US tightens visa waiver for Hungarians
August 3rd, 2023Opinions sharply diverge on the decision by the United States to limit the validity of visa-free entry permits for Hungarian citizens to one journey per year.
On Tuesday, the US Embassy announced that the validity period offered to Hungarians under the Electronic System for Travel Authorization (ESTA) will be reduced from two years to one and that only single visits will be allowed instead of multiple ones. Hungary granted citizenship to about one million people between 2011 and 2020, but the US Embassy argued that the Hungarian authorities did so ‘without adequate security measures in place to verify their identities’. In a statement to the MTI news agency, the Hungarian Interior Ministry attributed the travel restrictions to Hungary’s refusal to hand over to the United States the data of citizens of neighbouring countries who have been granted Hungarian citizenship. ‘The safety of Hungarians in neighbouring countries is at stake, the Ministry argued, therefore that data will not be forwarded to anyone’.
In Magyar Nemzet, Zsolt Bayer suspects that the United States would have transferred the data of ethnic Hungarians in Ukraine with Hungarian citizenship to the Ukrainian authorities who could have clamped down on them, given that Ukraine doesn’t allow dual citizenship.

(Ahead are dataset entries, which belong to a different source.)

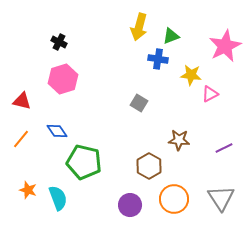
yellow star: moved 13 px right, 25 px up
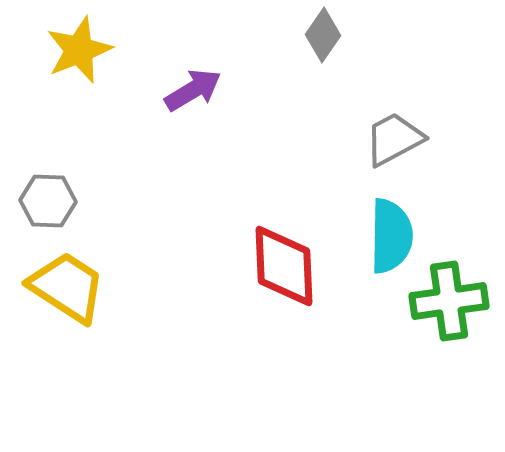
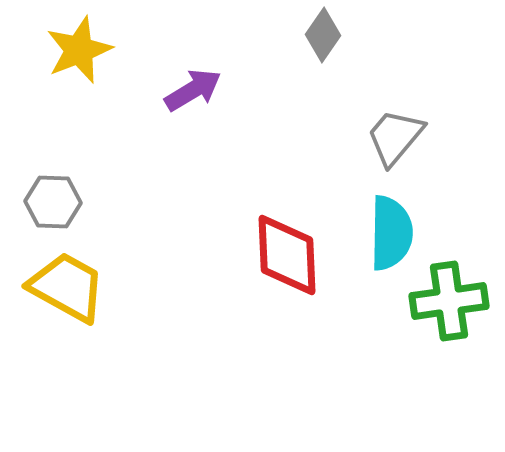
gray trapezoid: moved 1 px right, 2 px up; rotated 22 degrees counterclockwise
gray hexagon: moved 5 px right, 1 px down
cyan semicircle: moved 3 px up
red diamond: moved 3 px right, 11 px up
yellow trapezoid: rotated 4 degrees counterclockwise
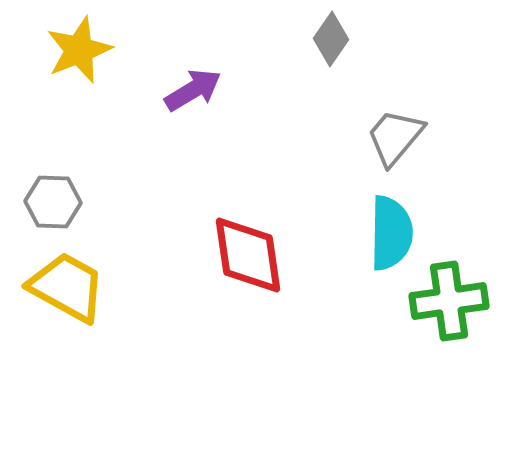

He fulminates at the US administration which apparently considers such ethnic Hungarians a security threat, ‘unlike the masses of illegal immigrants from Central America’.
In Népszava, on the other hand, Gábor Horváth takes the visa waiver restriction as a symbolic gesture by the United States to caution Hungary against continuing to ‘sabotage’ US efforts on the international scene, including most recently, postponing the approval of Sweden’s accession to NATO. If nothing changes, he writes, Hungary ‘may very swiftly find herself in very big trouble’.
In a separate Népszava column, András Rostoványi finds some inconsistency in the American position, remarking that Hungarian citizens born abroad were already barred from the visa waiver program last year. Otherwise, quoting former Foreign Minister Géza Jeszenszky, he writes that the new restrictions are aimed at the Hungarian government, rather than at ordinary Hungarians.